Coup de cœur ou coup de griffe : tous les matins, Marion Lagardère distribue ses bons points. Aujourd'hui, un pharmacien de 29 ans qui a monté une association pour redistribuer certains produits aux plus pauvres.
Sami Tayb-Boulahfa, 29 ans, docteur en pharmacie, est fondateur de l’association PHARMA solidaires, mise en lumière par la crise sanitaire qui s’éternise. Son obsession : récupérer les produits oubliés dans les tiroirs des officines ou presque périmés et destinés à être jetés. Tout y passe : échantillons de crème hydratante, gels douche, shampoing, pansements, les testeurs, les béquilles, les genouillères... Parce qu’au lieu de finir à la benne, tout ça peut servir à ceux qui ne franchissent pas les portes des pharmacies.
Des kits d'hygiène pour les sans-abri
Il a eu l’idée dès son premier remplacement en officine, choqué de découvrir le gaspillage. "On recevait des centaines d’échantillons par semaine, dit-il. Soit on les jetait, soit on les donnait aux gros clients, ceux qui repartent avec des paniers à 500 euros et qui n’en ont pas besoin, c’était absurde, ça n’avait pas de sens." Alors, sans le dire à son patron, il commence à faire des petits kits d’hygiène, quelques échantillons glissés dans des poches en plastique (crème, shampoing, dentifrice), le tout distribué ensuite dans la rue, à celles et ceux, sans abri, qu’il croisait en rentrant chez lui. C’était en mai 2019.
Entre temps, l’initiative personnelle est devenue une association, fondée avec deux amies pharmaciennes. Et puis, l’épidémie de Covid a tout accéléré. Les bénévoles ont afflué, collectes et distributions se sont multipliées, à Grenoble, Lyon, Paris. Pour du gel hydroalcoolique surtout… mais pas que. Il y a quelques jours, l’association a récupéré 30 tonnes de lait maternisé en allant directement sonner chez Danone.
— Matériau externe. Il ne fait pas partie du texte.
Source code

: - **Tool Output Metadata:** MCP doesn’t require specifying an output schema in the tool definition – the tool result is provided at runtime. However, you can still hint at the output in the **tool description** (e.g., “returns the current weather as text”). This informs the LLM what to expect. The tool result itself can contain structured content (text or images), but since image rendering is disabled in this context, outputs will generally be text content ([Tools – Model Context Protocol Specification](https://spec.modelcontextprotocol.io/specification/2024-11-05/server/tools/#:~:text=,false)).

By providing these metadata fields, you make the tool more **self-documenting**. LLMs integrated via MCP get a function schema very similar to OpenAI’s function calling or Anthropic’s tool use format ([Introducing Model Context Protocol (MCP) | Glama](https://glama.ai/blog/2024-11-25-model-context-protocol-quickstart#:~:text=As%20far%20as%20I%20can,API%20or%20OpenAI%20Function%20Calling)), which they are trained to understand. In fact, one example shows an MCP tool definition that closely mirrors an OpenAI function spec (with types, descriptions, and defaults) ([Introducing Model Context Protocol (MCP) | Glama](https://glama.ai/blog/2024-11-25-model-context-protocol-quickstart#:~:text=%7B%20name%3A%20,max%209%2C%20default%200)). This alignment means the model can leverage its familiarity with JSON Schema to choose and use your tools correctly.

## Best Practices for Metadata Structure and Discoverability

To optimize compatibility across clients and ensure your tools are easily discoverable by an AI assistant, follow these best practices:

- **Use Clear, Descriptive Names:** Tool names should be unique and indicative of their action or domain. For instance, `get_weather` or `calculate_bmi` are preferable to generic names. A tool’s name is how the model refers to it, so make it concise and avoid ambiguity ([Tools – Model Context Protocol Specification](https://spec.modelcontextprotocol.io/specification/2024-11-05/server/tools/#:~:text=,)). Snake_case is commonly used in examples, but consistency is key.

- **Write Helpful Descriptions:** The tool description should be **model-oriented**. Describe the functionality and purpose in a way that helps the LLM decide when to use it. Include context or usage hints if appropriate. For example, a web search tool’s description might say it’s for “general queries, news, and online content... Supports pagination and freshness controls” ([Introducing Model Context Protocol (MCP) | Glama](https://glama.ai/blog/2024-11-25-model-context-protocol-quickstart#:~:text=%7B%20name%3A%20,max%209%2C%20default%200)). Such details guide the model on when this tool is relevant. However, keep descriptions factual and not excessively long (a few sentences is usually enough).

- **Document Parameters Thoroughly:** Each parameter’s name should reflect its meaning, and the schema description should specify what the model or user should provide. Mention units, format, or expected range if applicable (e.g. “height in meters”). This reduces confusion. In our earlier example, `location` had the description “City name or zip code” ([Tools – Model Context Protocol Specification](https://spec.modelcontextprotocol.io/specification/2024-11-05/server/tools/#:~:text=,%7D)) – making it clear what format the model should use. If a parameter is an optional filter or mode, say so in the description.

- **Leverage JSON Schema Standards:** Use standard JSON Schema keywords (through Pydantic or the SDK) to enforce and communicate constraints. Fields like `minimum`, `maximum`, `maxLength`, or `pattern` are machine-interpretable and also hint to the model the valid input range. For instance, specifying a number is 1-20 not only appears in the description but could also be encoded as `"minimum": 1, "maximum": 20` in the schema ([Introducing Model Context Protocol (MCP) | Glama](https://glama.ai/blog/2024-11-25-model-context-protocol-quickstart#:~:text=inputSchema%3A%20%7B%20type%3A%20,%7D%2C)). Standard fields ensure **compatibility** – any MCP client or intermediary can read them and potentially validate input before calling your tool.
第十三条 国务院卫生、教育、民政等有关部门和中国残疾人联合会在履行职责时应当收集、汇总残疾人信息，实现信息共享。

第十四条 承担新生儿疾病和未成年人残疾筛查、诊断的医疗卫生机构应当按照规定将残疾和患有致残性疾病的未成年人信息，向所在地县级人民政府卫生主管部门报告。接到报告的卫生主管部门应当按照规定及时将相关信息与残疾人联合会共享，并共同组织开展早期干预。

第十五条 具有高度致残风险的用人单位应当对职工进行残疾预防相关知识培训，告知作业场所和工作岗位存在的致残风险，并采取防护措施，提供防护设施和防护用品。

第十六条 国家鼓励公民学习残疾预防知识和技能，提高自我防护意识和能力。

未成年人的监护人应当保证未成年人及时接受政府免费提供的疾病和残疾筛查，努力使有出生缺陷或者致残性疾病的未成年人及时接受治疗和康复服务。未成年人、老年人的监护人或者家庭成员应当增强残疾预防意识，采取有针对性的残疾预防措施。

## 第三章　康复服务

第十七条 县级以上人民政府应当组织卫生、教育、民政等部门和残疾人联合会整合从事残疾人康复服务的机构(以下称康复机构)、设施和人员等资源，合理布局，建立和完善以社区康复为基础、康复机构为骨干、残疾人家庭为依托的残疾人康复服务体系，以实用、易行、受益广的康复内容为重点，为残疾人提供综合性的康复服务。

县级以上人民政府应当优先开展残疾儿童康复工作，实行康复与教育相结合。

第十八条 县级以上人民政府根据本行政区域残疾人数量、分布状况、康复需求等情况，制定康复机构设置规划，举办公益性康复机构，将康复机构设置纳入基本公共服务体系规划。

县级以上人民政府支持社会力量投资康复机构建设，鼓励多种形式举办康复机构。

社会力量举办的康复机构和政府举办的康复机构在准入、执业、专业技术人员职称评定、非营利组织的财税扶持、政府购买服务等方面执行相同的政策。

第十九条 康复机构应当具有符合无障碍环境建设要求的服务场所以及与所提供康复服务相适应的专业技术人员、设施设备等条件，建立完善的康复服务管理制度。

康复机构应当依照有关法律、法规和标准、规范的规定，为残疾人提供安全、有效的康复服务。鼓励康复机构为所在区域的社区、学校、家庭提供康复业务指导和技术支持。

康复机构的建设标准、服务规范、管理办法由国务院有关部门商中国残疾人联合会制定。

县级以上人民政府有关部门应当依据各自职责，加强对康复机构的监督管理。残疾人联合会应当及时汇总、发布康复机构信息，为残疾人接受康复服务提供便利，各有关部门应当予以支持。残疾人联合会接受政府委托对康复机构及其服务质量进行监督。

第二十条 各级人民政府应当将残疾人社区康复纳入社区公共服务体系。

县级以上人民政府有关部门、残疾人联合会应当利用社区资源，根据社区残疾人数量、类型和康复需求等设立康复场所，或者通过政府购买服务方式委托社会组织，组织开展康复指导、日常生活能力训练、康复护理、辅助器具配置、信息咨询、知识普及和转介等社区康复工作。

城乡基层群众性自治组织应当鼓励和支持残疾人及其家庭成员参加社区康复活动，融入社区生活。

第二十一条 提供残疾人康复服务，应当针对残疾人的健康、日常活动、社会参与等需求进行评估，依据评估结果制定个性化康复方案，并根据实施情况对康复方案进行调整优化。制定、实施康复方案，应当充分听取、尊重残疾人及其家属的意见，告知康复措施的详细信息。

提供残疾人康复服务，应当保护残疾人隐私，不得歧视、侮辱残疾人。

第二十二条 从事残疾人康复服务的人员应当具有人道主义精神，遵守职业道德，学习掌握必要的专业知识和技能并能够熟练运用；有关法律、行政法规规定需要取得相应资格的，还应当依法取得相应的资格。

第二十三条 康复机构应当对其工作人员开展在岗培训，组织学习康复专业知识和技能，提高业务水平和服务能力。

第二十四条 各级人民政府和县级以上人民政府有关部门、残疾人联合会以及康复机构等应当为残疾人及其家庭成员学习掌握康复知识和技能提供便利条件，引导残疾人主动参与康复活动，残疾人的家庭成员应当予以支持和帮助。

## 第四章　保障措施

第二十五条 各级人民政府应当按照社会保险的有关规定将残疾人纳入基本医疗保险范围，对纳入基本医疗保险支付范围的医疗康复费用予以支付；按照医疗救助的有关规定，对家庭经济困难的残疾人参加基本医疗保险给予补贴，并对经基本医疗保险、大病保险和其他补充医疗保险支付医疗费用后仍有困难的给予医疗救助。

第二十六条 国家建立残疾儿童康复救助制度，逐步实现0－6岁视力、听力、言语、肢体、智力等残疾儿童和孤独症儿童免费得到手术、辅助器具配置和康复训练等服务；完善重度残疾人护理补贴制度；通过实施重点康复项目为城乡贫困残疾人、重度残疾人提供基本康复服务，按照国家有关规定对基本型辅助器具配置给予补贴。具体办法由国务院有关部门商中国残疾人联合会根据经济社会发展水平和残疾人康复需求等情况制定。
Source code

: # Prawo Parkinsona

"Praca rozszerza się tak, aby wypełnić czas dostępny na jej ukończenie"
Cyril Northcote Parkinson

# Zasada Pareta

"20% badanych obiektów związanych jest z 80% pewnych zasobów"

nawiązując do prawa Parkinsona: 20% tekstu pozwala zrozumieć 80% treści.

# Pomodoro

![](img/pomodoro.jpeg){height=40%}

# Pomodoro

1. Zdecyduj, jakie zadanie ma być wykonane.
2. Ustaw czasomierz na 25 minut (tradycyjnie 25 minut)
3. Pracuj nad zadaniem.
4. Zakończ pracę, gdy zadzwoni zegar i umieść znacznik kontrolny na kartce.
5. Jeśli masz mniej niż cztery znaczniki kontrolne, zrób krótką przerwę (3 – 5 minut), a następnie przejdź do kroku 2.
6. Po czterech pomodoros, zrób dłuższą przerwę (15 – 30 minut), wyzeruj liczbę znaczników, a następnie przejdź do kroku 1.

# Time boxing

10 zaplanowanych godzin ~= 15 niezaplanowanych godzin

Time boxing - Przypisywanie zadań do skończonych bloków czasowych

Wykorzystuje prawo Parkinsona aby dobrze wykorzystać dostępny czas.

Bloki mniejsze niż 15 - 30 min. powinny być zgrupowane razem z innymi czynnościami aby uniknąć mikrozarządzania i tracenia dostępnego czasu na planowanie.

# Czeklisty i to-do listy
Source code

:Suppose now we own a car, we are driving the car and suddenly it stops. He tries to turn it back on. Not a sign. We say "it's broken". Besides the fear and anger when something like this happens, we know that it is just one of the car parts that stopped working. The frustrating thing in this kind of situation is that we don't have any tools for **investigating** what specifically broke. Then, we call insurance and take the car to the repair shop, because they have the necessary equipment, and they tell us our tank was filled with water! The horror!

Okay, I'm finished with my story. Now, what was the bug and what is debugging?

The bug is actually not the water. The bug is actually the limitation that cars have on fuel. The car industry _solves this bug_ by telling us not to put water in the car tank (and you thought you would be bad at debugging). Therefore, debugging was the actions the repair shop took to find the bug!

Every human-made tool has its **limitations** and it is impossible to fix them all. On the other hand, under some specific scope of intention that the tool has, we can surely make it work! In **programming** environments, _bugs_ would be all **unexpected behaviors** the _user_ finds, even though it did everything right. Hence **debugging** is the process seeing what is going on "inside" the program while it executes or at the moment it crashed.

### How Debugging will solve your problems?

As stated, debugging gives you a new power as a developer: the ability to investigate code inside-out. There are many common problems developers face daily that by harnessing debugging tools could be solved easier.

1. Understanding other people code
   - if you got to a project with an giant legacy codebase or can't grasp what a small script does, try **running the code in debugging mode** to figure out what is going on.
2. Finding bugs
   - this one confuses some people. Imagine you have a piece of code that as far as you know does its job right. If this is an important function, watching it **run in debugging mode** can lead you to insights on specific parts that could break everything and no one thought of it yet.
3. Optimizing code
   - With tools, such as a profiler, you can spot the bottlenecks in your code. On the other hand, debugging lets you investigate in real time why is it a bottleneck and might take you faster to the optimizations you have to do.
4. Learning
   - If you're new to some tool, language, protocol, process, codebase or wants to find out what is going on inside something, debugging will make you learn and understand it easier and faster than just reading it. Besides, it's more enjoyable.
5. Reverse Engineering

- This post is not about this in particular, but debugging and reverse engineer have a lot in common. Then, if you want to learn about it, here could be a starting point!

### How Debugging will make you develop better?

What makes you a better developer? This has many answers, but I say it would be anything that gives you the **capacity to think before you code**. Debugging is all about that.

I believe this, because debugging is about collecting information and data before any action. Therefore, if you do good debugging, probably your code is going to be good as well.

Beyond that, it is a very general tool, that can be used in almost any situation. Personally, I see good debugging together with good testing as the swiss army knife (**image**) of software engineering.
Pas découragé par les échecs
Sami Tayb-Boulahfa est un acharné. Le premier à décrocher un doctorat dans sa famille. Avec un père ouvrier et une mère femme de ménage, il a grandi très loin de l’univers des blouses blanches, mais son rêve "c’était d’avoir un stéthoscope autour du cou." Alors après avoir raté deux fois sa première année de médecine et s’être réorienté vers la pharmacie, il s’est inscrit une troisième fois, un an avant d’obtenir son diplôme de pharmacien. Il a fait les deux en même temps. Et il a réussi. Aujourd’hui il est interne, il lui reste quatre ans avant d’avoir son stéthoscope. "Mais le sujet, ce n’est pas moi, explique-t-il. Le sujet c’est qu’il y a de plus en plus de personnes dans le besoin, et qu’on n’en parle pas." Face à ça, les petits échantillons peuvent paraître dérisoires. Mais ils ramènent un peu de dignité, de confiance à ceux qui les reçoivent, et au passage, un peu d’humanité dans notre nouveau monde covidé.